*TASK ITEM*
In the Sasol response letter below, why is the limit of economic producibility now reached in 2031 rather than 2032? Answer in one to three sentences.

6 September 2016

Mr Brad Skinner
Senior Assistant Chief Accountant
Office of Natural Resources
Securities and Exchange Commission
100 F Street, N.E.
Washington, D.C. 20549


Dear Mr. Skinner,


Sasol Limited Annual Report on Form 20-F for the Year Ended 30 June 2015
Filed 9 October 2015
File No. 1-31615

We refer to the further comment letter, dated 30 August 2016, from the
staff of the Office of Natural Resources (the "Staff") continuing
correspondence relating to the Form 20-F (the "Filing") of Sasol Limited
(the "Company") for the year ended 30 June 2015. Set forth below are the
responses to the Staff's further comment letter, which have been provided
in each case following the text of the comment in the Staff's letter.

Standardized Measure of Discounted Future net Cash Flows Relating to
Proved Reserves, page G-9

1. Based on your response to comment one, it appears that the contracted
transportation capacity reservation costs must be incurred in order to
deliver your produced sales gas to market. Given this, it appears that
the portion of those costs incurred over the forecast life of your proved
reserves should be considered in determining the economic producibility of
those reserves. To the extent that the revenue from your proved reserves
does not offset the costs of operation, including applicable transportation
costs, the quantities would not be considered economically producible and
should not be reported as proved reserves.

Response
We agree with the Staff's observation that transportation costs must be
incurred in order to deliver produced sales gas to market. Of the
R 1 672,9 million future cost included in the Filing, only R 166,6 million
is actually required to transport the produced sales gas to market; the
remaining cost represents unused capacity which the Company markets on an
ad hoc basis. Although such marketing has been successful in the past no
future revenue from this marketing is included in the calculation of the
standardized measure of discounted future net cash flows.

The Company has reviewed its calculation of the standardized measure of
discounted future net cash flows to include that portion of the
transportation capacity reservation cost which is actually required to
transport the produced sales gas to market (the "applicable
transportation costs"). As mentioned above, this represents only some 10%
of the total reservation cost with the result that the limit of economic
producibility is reached in 2031 (rather than 2032 as incorporated in the
Filing); the proved reserves are thereby reduced from 116,8 billion cubic
feet to 115,1 billion cubic feet.

(Stored records)
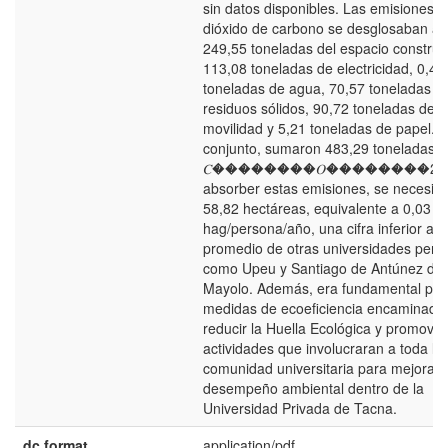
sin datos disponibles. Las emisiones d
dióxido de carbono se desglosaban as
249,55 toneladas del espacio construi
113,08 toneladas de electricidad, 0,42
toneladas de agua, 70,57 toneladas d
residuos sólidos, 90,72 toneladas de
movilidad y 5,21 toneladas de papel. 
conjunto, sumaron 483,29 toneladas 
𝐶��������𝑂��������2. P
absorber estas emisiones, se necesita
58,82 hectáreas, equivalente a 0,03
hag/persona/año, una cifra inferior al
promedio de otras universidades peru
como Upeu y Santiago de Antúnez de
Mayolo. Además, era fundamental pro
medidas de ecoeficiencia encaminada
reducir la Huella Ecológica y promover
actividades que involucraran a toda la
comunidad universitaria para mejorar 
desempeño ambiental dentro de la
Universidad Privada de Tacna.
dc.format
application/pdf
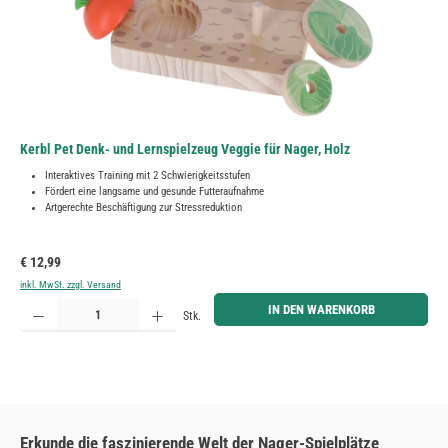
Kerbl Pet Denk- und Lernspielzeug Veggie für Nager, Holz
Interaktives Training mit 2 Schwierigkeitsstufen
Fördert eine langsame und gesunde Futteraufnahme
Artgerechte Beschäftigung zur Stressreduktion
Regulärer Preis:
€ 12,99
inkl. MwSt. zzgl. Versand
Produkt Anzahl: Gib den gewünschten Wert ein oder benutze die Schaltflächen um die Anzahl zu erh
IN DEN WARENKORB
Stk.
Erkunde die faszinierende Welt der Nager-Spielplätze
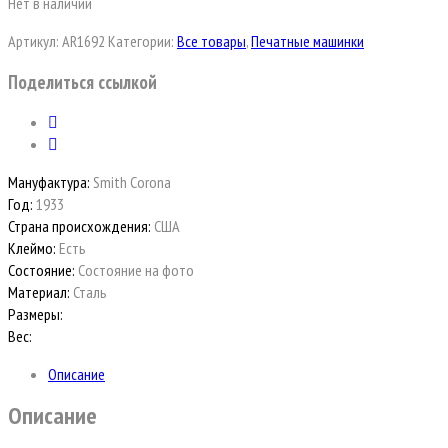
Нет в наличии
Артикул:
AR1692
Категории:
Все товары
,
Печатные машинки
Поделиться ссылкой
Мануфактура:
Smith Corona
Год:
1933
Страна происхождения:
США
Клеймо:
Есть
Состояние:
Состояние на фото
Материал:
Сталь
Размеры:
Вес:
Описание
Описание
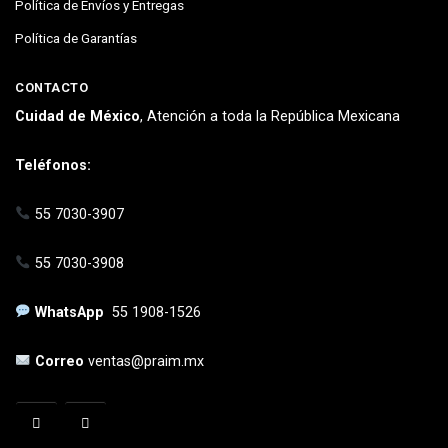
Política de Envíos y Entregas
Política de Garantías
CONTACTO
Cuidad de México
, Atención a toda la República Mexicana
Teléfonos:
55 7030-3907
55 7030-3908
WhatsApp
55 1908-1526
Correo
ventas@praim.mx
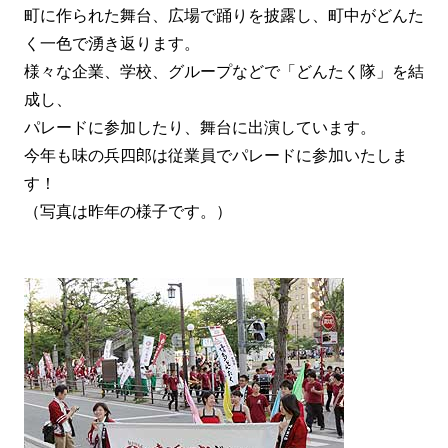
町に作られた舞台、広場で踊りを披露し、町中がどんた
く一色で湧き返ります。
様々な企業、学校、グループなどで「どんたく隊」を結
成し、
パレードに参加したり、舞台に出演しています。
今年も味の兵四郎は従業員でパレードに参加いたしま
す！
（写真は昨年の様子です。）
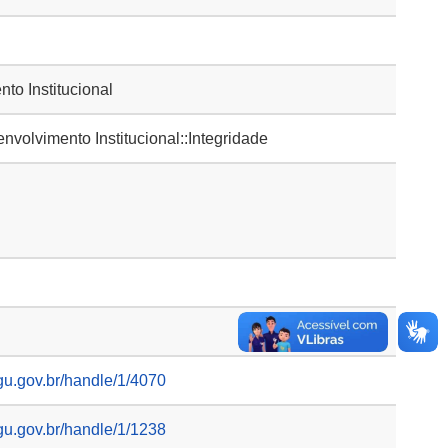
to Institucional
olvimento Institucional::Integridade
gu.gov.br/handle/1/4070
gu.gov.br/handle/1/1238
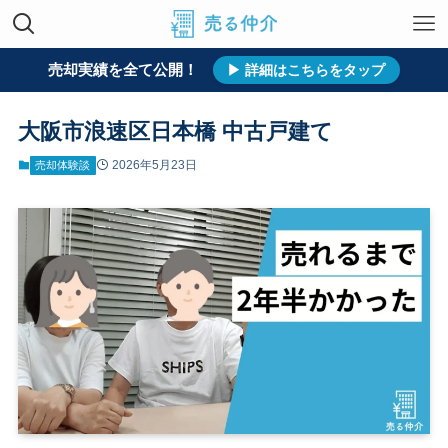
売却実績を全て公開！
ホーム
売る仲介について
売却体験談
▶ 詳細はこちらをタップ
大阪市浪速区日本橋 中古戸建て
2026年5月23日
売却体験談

*EXERCISE RESPONSE*
The Company revised its calculation of the standardized measure of discounted future net cash flows to include the applicable transportation costs. These are the part of the transportation capacity reservation cost actually required to transport the produced sales gas to market, about 10% of the total reservation cost. The result is that the limit is reached in 2031, and proved reserves fall from 116,8 billion cubic feet to 115,1 billion cubic feet.